Often a claim that two sides are on par with each other is
1) false, and 2) a tactic used by partisans.
http://dailyanarchist.com/2011/04/15/allopathy-versus-homeopathy/ : "Most people are unaware of the silent warfare that has been waged between two distinctly different philosophies in the field of medicine.... The anarchist community would be served well to learn the differences between these two medical approaches to health care... The debate between allopathy and homeopathy seems worthy in a marketplace of ideas... "
Yes. Explicit is good. Be clear to the reader.
If the point was a general principle to be illustrated by use of particular real world examples, don't obfuscate the examples by turning them into hypotheticals.
Use them, and be clear you're using them as illustrations, and that the goal isn't to talk about the particulars of the political issue.
Or, just make up a true hypothetical.
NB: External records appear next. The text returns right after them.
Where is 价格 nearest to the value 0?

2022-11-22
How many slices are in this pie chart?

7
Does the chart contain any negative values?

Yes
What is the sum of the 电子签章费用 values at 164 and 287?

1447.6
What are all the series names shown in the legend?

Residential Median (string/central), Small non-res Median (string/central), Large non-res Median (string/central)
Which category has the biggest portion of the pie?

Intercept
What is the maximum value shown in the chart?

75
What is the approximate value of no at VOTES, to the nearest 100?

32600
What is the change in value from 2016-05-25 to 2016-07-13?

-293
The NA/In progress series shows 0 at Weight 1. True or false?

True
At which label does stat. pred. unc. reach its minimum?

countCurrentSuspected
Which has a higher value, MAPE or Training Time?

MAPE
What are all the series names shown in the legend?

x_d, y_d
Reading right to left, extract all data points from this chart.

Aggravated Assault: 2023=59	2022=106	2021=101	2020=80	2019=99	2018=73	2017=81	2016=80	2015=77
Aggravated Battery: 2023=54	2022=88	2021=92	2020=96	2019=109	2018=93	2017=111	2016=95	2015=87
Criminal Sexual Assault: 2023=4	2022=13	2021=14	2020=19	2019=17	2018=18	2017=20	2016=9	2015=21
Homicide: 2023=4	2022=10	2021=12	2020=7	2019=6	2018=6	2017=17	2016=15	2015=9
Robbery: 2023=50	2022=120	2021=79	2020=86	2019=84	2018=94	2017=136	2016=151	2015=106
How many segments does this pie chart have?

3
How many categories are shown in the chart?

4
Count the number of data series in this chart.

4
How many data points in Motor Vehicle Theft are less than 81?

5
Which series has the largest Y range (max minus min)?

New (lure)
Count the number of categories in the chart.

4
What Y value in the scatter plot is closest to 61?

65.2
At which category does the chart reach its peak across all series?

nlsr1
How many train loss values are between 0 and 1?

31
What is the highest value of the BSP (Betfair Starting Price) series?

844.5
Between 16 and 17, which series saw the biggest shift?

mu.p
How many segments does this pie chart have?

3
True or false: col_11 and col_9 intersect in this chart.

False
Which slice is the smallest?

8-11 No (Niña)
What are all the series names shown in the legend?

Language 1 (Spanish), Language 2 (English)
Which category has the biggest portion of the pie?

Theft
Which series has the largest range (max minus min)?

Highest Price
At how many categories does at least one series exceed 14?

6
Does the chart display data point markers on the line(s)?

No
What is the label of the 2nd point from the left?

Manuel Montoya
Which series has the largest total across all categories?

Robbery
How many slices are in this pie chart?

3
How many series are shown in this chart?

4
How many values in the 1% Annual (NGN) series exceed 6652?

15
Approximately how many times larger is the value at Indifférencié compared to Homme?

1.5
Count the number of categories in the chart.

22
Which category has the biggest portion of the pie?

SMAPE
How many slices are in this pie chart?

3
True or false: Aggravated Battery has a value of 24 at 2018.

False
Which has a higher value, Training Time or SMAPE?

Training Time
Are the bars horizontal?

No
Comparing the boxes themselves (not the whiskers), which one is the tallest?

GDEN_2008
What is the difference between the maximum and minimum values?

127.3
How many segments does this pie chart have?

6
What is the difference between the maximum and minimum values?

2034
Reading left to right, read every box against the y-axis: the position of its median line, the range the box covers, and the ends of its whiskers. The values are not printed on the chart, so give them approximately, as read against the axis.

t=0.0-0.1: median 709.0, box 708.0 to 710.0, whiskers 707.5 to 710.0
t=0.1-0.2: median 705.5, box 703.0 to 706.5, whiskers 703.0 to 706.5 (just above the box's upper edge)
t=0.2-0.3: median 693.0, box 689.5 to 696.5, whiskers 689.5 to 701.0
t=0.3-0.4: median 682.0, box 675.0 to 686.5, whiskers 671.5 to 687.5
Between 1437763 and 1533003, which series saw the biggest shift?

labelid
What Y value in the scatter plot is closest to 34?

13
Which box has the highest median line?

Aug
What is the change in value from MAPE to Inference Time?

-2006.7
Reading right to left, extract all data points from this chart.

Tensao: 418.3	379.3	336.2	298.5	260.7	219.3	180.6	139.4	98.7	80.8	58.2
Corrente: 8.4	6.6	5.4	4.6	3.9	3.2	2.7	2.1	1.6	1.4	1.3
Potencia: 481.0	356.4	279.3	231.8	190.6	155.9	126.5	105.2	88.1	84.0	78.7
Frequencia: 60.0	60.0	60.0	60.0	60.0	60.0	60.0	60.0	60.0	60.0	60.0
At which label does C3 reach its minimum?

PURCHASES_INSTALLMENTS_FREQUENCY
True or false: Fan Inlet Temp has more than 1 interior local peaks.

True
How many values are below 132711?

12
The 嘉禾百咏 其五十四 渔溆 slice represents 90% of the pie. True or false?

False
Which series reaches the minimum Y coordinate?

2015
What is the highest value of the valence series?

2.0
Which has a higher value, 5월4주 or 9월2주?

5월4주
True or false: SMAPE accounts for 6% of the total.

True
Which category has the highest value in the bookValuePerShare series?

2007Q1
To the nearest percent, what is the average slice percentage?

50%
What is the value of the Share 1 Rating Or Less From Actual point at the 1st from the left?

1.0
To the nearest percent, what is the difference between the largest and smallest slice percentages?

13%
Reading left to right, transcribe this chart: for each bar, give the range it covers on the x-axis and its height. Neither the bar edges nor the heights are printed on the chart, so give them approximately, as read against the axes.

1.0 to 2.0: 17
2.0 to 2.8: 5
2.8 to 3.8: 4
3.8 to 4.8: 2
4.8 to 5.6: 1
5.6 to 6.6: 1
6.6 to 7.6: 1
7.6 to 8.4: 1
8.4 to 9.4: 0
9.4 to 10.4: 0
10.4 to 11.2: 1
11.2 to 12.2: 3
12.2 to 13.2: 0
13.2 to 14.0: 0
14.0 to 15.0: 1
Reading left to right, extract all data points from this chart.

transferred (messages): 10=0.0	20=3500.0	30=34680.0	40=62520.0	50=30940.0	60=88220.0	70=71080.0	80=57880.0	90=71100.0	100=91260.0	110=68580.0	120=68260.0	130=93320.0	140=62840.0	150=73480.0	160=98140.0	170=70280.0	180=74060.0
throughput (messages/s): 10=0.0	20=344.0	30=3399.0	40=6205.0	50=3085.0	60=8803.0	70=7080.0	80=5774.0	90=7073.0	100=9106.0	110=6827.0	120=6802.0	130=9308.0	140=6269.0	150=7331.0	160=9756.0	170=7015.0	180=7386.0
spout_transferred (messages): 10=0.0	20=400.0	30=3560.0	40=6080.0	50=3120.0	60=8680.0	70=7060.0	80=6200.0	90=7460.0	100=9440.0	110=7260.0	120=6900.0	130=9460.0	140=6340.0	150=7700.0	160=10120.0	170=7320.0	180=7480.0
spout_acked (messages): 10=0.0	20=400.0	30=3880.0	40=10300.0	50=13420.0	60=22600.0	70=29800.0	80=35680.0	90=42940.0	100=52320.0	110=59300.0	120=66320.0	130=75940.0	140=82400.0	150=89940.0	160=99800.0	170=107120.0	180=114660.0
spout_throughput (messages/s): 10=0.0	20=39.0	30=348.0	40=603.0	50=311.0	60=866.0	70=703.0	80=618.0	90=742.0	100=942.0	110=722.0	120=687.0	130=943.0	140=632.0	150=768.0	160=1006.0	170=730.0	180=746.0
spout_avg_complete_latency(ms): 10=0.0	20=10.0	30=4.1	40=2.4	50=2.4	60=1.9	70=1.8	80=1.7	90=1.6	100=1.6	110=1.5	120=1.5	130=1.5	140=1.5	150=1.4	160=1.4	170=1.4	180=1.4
A hypothetical a lot like a real world issue leaves an uncertainty in the reader on whether we're setting up a hypothetical for a general point or we're talking about a real world particular in general terms.
Political examples are probably bad to use for general purposes regardless, as the interpretations of those events differ between people, so that communication with your reader is made more difficult, and your inferences about his map, and his about yours, and yours about his about yours, ... make for a ton of uncertain inference about what is being communicated.
Two interacting sources of inferential distance between the reader and your point. Probably a bad idea.
This scenario is explicitly about a hypothetical oppressed group. Some parts of it are explicitly motivated by gender discussions, many parts of the scenario are not supposed to be analogous.
I think it's great that you focused on Byzantians and Alpagoans. On the other hand I get the feeling that the story is unneccarily complex for the point you want to make.